Data shown —
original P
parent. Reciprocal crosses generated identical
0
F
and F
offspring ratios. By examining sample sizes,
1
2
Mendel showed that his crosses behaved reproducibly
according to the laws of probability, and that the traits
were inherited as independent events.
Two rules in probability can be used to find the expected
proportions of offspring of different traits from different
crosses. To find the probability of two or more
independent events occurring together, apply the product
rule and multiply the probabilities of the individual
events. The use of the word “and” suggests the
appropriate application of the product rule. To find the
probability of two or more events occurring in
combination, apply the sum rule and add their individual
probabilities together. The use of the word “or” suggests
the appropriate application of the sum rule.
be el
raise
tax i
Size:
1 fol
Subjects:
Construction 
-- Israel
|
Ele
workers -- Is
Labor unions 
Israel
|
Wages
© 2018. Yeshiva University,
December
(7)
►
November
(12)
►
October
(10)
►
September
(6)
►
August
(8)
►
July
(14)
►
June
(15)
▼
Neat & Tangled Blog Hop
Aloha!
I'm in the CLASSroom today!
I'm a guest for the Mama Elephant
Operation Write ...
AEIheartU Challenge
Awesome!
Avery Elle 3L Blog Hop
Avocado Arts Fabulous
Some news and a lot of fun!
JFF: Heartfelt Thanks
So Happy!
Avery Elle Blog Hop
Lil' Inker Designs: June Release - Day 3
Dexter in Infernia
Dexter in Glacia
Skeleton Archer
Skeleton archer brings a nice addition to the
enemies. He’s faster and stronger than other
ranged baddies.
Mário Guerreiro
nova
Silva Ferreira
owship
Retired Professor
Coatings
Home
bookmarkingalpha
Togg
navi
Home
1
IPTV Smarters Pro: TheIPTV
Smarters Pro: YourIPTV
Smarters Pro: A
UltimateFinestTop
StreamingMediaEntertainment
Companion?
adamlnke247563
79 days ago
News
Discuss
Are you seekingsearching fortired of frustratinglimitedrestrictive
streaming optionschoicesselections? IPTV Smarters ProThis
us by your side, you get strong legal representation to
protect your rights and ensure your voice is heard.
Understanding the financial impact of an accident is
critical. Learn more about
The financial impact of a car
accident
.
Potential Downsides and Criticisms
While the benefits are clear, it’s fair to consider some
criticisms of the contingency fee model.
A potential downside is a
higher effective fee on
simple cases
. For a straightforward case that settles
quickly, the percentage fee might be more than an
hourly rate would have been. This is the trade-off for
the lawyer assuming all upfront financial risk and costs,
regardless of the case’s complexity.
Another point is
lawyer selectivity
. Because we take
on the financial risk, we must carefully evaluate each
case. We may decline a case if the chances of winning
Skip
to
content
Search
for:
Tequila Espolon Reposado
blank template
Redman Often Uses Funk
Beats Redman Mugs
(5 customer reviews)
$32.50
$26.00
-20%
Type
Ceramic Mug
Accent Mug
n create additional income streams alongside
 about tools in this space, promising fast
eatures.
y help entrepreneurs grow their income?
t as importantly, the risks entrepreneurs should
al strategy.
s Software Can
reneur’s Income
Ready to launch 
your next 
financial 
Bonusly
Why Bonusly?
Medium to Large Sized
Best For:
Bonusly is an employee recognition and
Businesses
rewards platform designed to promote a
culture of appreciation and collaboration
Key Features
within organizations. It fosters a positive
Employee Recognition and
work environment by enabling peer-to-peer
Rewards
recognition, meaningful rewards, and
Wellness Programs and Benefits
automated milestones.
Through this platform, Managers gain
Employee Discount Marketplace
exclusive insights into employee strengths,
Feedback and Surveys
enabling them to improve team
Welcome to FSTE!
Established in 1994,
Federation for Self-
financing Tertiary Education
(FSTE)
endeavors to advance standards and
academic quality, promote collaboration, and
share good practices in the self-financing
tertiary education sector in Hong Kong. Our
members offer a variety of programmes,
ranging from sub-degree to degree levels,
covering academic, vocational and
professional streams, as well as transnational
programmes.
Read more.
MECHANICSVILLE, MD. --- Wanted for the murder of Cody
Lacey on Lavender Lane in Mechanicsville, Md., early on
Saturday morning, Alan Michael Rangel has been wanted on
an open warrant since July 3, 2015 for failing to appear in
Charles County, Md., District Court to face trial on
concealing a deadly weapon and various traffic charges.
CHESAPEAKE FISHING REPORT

Task directions — Of all the lines in the entries, count those with the string "Avery", and report only that number.

Answer — 2